▸ **Tasks to perform**:
[1] In two sentences, summarize the page about the Disturbed song "The Vengeful One."
[2] Reproduce verbatim the part of the page about the Disturbed song "The Vengeful One" starting at "Music video" and ending at "Sports Radio show.".

▸ **Extracted text**:
= = =

Single by Disturbed

from the album Immortalized
- Released: June 23, 2015
- Genre: Heavy metal
- Length: 4:11
- Label: Reprise
- Songwriters: Kevin Churko; Dan Donegan; Mike Wengren; David Draiman;
- Producer: Kevin Churko

Disturbed singles chronology
| "Hell" (2011) | "The Vengeful One" (2015) | "Immortalized" (2015) |

Music video
- "The Vengeful One" on YouTube

= The Vengeful One =

"The Vengeful One" is a song by heavy metal band Disturbed, from their sixth album, Immortalized. It was released on June 23, 2015, and is the band's first released song in 4 years, since the release of The Lost Children. The song is featured as the background music in the opening for Ferrall on the Bench, Scott Ferrall's CBS Sports Radio show.

= = =

▸ **Stored data**:
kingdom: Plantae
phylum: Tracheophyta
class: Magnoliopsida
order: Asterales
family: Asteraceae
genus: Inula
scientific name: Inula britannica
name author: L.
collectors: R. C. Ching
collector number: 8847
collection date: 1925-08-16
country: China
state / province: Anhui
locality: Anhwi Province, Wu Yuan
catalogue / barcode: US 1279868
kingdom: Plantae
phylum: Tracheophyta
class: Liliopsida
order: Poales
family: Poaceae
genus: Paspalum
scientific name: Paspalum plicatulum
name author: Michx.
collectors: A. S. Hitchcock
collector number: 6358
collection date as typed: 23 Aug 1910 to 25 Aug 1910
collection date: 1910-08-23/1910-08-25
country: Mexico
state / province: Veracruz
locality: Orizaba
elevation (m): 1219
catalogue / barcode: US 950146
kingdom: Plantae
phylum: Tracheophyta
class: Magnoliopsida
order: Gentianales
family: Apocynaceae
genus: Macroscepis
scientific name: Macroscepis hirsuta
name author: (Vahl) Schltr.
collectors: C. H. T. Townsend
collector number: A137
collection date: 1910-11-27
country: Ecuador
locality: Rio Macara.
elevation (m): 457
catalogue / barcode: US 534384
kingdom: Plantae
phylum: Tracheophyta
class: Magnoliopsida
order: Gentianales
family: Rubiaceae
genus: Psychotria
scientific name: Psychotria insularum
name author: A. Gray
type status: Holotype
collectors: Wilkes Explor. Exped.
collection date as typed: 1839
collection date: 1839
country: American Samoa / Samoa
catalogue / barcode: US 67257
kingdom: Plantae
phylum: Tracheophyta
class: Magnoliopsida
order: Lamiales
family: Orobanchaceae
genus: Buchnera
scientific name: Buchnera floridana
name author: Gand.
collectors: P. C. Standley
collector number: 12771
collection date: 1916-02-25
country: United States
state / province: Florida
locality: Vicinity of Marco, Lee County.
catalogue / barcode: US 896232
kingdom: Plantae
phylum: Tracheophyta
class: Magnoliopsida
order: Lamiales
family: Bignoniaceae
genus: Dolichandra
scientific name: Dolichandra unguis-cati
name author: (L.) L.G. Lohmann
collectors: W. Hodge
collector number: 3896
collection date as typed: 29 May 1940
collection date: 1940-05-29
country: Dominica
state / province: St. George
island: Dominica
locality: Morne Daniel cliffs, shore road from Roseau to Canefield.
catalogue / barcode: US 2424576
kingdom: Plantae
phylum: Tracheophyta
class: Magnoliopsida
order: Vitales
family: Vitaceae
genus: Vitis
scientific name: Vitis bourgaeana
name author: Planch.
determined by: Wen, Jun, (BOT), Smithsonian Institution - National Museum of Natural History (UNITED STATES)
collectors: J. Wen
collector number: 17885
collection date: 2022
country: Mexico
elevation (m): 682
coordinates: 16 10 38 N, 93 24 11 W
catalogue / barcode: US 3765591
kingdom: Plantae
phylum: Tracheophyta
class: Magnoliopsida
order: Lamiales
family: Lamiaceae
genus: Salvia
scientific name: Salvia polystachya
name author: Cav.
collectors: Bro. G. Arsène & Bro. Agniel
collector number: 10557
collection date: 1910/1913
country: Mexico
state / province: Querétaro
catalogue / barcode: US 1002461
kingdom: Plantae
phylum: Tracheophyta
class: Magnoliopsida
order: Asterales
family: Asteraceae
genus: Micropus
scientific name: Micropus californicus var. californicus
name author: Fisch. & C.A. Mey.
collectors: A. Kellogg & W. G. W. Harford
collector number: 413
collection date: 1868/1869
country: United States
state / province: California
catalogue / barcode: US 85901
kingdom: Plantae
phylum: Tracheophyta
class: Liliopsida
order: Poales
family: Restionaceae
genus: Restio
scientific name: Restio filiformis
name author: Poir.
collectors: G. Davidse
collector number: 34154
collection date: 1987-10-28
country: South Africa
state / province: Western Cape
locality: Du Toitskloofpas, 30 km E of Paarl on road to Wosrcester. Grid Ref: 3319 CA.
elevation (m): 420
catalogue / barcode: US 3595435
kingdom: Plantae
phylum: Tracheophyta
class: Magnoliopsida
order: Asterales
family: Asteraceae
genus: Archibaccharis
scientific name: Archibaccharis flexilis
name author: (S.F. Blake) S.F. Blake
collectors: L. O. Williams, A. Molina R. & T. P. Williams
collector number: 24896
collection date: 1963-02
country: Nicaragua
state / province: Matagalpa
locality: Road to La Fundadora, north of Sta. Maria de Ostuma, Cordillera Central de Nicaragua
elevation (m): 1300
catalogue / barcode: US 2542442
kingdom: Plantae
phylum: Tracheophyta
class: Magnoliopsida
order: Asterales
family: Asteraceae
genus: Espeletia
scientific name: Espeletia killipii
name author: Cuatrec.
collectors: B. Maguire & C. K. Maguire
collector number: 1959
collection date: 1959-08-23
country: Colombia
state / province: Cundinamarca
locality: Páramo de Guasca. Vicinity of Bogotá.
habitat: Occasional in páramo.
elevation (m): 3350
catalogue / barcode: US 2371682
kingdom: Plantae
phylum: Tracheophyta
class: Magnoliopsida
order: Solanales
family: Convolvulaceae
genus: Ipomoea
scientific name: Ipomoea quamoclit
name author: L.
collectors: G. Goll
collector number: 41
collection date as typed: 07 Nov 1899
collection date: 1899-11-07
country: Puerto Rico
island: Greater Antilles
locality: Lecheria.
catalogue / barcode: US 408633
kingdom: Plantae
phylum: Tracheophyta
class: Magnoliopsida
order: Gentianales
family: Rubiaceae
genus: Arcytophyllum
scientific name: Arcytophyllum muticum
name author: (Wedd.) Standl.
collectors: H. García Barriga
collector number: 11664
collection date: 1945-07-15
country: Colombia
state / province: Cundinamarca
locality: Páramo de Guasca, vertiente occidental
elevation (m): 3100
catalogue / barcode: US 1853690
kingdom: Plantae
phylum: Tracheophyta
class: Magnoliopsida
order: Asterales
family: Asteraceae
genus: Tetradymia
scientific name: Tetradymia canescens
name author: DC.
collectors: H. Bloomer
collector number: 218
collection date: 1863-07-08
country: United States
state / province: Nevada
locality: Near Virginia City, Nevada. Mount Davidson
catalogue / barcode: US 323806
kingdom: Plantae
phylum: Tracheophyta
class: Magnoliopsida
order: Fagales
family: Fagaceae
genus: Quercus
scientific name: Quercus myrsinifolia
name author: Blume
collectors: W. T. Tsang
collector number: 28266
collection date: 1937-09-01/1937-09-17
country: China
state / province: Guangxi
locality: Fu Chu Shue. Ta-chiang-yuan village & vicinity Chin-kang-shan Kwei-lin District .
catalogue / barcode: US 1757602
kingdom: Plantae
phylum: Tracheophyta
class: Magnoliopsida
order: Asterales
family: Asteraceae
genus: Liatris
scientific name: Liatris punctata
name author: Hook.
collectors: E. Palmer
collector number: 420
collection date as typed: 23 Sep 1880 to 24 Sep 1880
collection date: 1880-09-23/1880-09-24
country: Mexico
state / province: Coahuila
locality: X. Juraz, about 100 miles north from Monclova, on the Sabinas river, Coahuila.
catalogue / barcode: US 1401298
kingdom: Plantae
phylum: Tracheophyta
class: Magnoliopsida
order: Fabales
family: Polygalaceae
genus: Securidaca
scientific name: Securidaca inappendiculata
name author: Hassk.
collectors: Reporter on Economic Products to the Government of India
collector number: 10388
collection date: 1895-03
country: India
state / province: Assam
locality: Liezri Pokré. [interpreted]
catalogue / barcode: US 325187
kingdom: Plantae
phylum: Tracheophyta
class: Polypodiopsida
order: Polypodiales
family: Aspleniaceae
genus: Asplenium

= = =

▸ **Answers by item number**:
[1] "The Vengeful One" is a heavy metal song by Disturbed from their sixth album, Immortalized, released on June 23, 2015, as the band's first released song in 4 years. It is featured as the background music in the opening for Ferrall on the Bench, Scott Ferrall's CBS Sports Radio show.

[2]
Music video
- "The Vengeful One" on YouTube

= The Vengeful One =

"The Vengeful One" is a song by heavy metal band Disturbed, from their sixth album, Immortalized. It was released on June 23, 2015, and is the band's first released song in 4 years, since the release of The Lost Children. The song is featured as the background music in the opening for Ferrall on the Bench, Scott Ferrall's CBS Sports Radio show.